Chores are not optional. We do not gamify them to get people to do them, we gamify them to make them more fun and motivating. See, the incentive is already there: someone has to do it, and that someone is most likely yourself. Gamification is not some black magic that compels people to do their chores. So really, what exactly is bad about providing virtual feeling of satisfaction for an activity that in itself has little to no satisfaction? Once basic needs have been met, enjoying life is about perception. If we can create the tools that allow people to improve their experience of life, I don't see a reason why we should not create them. I can see why Chaplin can think we shouldn't when she writes "Do adults really need to pretend they're superheroes on secret missions to have meaning in their lives?". This is representative of the world view that has been impended upon gamers many times. My answer: if it improves their experience of life, why the hell not?

So how gamification does help?
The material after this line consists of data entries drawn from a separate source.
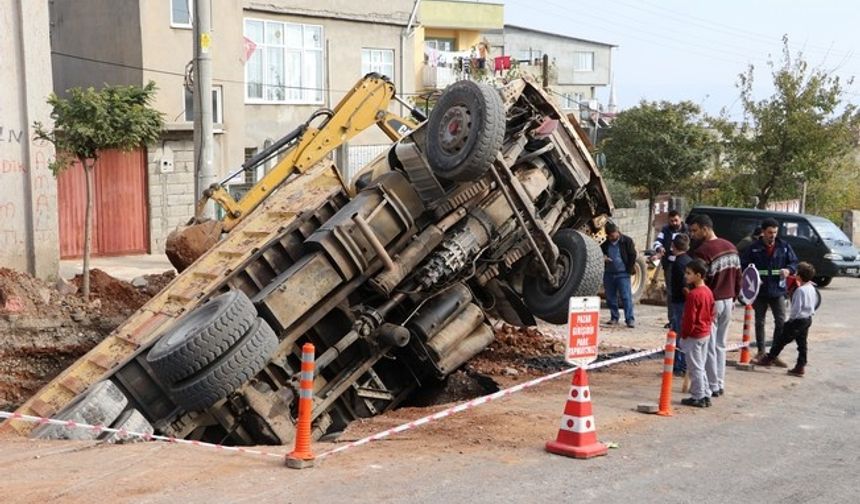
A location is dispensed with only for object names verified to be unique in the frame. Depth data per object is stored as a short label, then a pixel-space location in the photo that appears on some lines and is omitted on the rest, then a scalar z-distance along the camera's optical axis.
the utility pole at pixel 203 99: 14.00
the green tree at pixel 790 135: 25.20
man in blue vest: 11.56
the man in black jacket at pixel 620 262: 14.94
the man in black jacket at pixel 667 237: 12.72
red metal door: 19.97
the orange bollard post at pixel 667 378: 8.80
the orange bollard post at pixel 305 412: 6.93
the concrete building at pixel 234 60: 21.82
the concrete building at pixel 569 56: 62.91
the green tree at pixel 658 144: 24.92
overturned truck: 8.20
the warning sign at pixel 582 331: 7.58
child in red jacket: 9.23
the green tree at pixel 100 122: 13.62
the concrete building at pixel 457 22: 46.28
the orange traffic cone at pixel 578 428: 7.45
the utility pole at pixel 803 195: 27.97
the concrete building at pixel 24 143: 14.71
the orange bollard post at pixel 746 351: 11.59
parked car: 21.66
Not everyone has the mental strength to just start doing all the things that are supposed to be good for us, like exercise, healthier eating and being more motivated about our jobs. It needs practice. Being happy is not easy. Gamification has the power to make it easier for people to overcome themselves, as it provides clearer goals and better feedback. Even though it is artificial, it allows us to measure progress in many activities where results are not immediately visible. It allows us to set goals that can be met and obstacles that make activities more interesting, even if they are harder. It changes the way we think about things we either have to do or should do or are doing. Finally, it allows us to play together and connect.

I do think frequent flyer points are evil. Skinnerboxed games, likewise. We already talked about this. More importantly, the concerns and limitations of gamification have been notified by advocates already. I think Chaplin simply does not like that we are having fun doing stuff that should not be fun. This is sadly a world view that is even this day shared by many many people, including those in places of power. But we gamers are growing in numbers and we will gamify our future if it pleases us. It's 'opt in' baby, so feel free to be left out if you don't want to share the fun.